- [ASSIGNMENT] Write out the text lines from all of the rows below verbatim, preserving their order and line breaks. Omit the pictures from your output.

- [LISTED RECORDS]
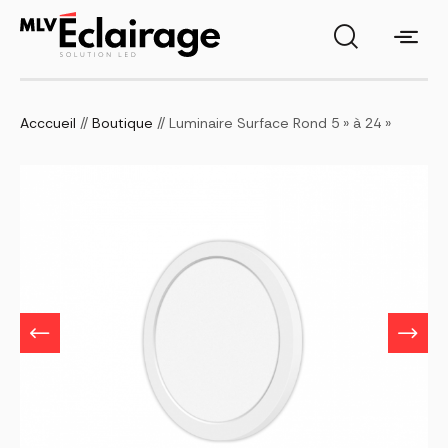
Acccueil
//
Boutique
// Luminaire Surface Rond 5 » à 24 »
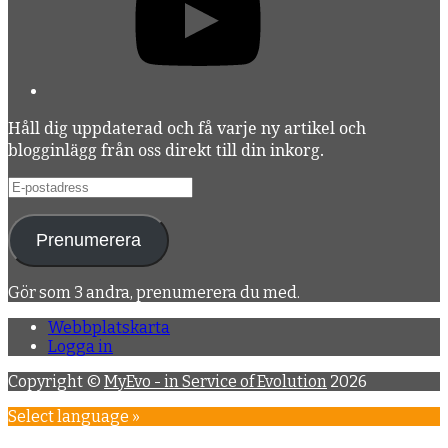
Håll dig uppdaterad och få varje ny artikel och
blogginlägg från oss direkt till din inkorg.
E-
postadress
Prenumerera
Gör som 3 andra, prenumerera du med.
Webbplatskarta
Logga in
Copyright ©
MyEvo - in Service of Evolution
2026
Select language »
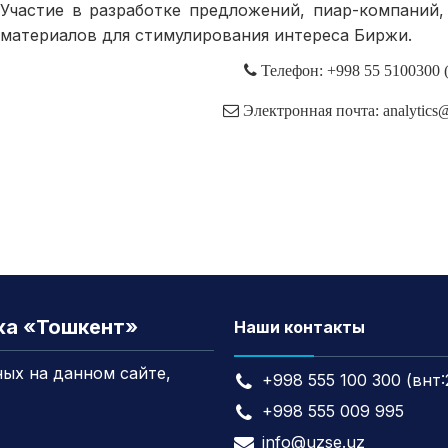
Участие в разработке предложений, пиар-компаний
материалов для стимулирования интереса Биржи.
Телефон: +998 55 5100300 
Электронная почта: analytics
жа «Тошкент»
Наши контакты
ых на данном сайте,
+998 555 100 300 (внт:
+998 555 009 995
info@uzse.uz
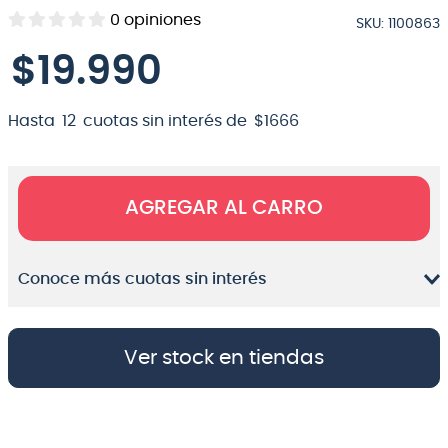
0
opiniones
SKU
:
1100863
8
.
bateria
$
19
.
990
9
.
micrófono
10
.
violin
Hasta
12
cuotas sin interés de
$
1666
AGREGAR AL CARRO
Conoce más cuotas sin interés
Ver stock en tiendas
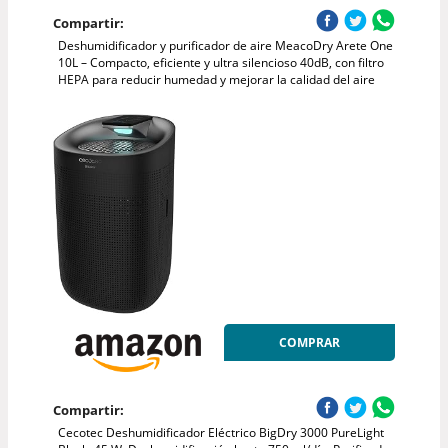
Compartir:
Deshumidificador y purificador de aire MeacoDry Arete One
10L – Compacto, eficiente y ultra silencioso 40dB, con filtro
HEPA para reducir humedad y mejorar la calidad del aire
COMPRAR
Compartir:
Cecotec Deshumidificador Eléctrico BigDry 3000 PureLight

- [ANSWER FOR THIS EXERCISE]
Acccueil
//
Boutique
// Luminaire Surface Rond 5 » à 24 »
Håll dig uppdaterad och få varje ny artikel och
blogginlägg från oss direkt till din inkorg.
E-
postadress
Prenumerera
Gör som 3 andra, prenumerera du med.
Webbplatskarta
Logga in
Copyright ©
MyEvo - in Service of Evolution
2026
Select language »
Участие в разработке предложений, пиар-компаний
материалов для стимулирования интереса Биржи.
Телефон: +998 55 5100300 
Электронная почта: analytics
жа «Тошкент»
Наши контакты
ых на данном сайте,
+998 555 100 300 (внт:
+998 555 009 995
info@uzse.uz
0
opiniones
SKU
:
1100863
8
.
bateria
$
19
.
990
9
.
micrófono
10
.
violin
Hasta
12
cuotas sin interés de
$
1666
AGREGAR AL CARRO
Conoce más cuotas sin interés
Ver stock en tiendas
Compartir:
Deshumidificador y purificador de aire MeacoDry Arete One
10L – Compacto, eficiente y ultra silencioso 40dB, con filtro
HEPA para reducir humedad y mejorar la calidad del aire
COMPRAR
Compartir:
Cecotec Deshumidificador Eléctrico BigDry 3000 PureLight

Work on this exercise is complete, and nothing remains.